_PROBLEM STATEMENT:_ Print the rows below exactly as they appear, from the very first line through the line that contains "пн - пт с 9:00 до 18:00", including that line.

_SOURCE MATERIAL:_
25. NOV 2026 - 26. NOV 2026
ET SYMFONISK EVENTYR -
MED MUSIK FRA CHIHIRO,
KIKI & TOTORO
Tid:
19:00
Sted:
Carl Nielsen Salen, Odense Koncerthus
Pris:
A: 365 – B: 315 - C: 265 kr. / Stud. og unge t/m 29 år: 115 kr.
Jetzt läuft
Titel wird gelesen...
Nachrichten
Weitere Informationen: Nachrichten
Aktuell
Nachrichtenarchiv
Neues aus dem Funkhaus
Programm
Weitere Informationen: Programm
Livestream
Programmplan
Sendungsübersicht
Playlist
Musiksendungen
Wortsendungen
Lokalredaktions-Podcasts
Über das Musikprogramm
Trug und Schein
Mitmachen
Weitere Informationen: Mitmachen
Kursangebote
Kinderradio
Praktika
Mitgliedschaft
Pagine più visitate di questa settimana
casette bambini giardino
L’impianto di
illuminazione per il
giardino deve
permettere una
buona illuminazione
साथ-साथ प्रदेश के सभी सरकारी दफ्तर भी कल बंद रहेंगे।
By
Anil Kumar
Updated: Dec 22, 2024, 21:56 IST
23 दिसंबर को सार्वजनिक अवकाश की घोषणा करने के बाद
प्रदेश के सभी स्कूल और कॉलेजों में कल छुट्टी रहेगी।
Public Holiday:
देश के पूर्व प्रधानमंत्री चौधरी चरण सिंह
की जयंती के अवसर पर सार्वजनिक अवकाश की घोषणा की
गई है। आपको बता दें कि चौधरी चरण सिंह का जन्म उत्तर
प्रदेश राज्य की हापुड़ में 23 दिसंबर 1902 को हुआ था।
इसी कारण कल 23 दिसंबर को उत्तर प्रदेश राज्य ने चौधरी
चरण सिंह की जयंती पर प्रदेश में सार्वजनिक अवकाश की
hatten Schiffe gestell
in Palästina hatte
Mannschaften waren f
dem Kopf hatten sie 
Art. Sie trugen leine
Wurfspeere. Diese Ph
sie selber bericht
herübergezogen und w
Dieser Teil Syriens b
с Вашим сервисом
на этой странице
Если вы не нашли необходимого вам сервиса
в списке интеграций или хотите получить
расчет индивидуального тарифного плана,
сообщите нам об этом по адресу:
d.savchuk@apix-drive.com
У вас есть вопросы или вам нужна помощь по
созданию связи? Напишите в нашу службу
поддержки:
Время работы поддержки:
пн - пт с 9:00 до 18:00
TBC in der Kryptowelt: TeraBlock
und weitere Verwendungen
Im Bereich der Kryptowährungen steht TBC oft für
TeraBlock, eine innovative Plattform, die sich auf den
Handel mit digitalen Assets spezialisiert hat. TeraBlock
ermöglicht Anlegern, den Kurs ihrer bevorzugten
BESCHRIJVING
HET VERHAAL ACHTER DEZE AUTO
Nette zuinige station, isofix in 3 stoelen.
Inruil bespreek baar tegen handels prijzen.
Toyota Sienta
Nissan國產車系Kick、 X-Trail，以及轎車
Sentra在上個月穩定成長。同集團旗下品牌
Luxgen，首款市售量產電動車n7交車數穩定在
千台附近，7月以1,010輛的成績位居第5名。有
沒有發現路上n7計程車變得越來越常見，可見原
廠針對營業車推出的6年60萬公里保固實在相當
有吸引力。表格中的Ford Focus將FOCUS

_REPLY TO THE TASK:_
25. NOV 2026 - 26. NOV 2026
ET SYMFONISK EVENTYR -
MED MUSIK FRA CHIHIRO,
KIKI & TOTORO
Tid:
19:00
Sted:
Carl Nielsen Salen, Odense Koncerthus
Pris:
A: 365 – B: 315 - C: 265 kr. / Stud. og unge t/m 29 år: 115 kr.
Jetzt läuft
Titel wird gelesen...
Nachrichten
Weitere Informationen: Nachrichten
Aktuell
Nachrichtenarchiv
Neues aus dem Funkhaus
Programm
Weitere Informationen: Programm
Livestream
Programmplan
Sendungsübersicht
Playlist
Musiksendungen
Wortsendungen
Lokalredaktions-Podcasts
Über das Musikprogramm
Trug und Schein
Mitmachen
Weitere Informationen: Mitmachen
Kursangebote
Kinderradio
Praktika
Mitgliedschaft
Pagine più visitate di questa settimana
casette bambini giardino
L’impianto di
illuminazione per il
giardino deve
permettere una
buona illuminazione
साथ-साथ प्रदेश के सभी सरकारी दफ्तर भी कल बंद रहेंगे।
By
Anil Kumar
Updated: Dec 22, 2024, 21:56 IST
23 दिसंबर को सार्वजनिक अवकाश की घोषणा करने के बाद
प्रदेश के सभी स्कूल और कॉलेजों में कल छुट्टी रहेगी।
Public Holiday:
देश के पूर्व प्रधानमंत्री चौधरी चरण सिंह
की जयंती के अवसर पर सार्वजनिक अवकाश की घोषणा की
गई है। आपको बता दें कि चौधरी चरण सिंह का जन्म उत्तर
प्रदेश राज्य की हापुड़ में 23 दिसंबर 1902 को हुआ था।
इसी कारण कल 23 दिसंबर को उत्तर प्रदेश राज्य ने चौधरी
चरण सिंह की जयंती पर प्रदेश में सार्वजनिक अवकाश की
hatten Schiffe gestell
in Palästina hatte
Mannschaften waren f
dem Kopf hatten sie 
Art. Sie trugen leine
Wurfspeere. Diese Ph
sie selber bericht
herübergezogen und w
Dieser Teil Syriens b
с Вашим сервисом
на этой странице
Если вы не нашли необходимого вам сервиса
в списке интеграций или хотите получить
расчет индивидуального тарифного плана,
сообщите нам об этом по адресу:
d.savchuk@apix-drive.com
У вас есть вопросы или вам нужна помощь по
созданию связи? Напишите в нашу службу
поддержки:
Время работы поддержки:
пн - пт с 9:00 до 18:00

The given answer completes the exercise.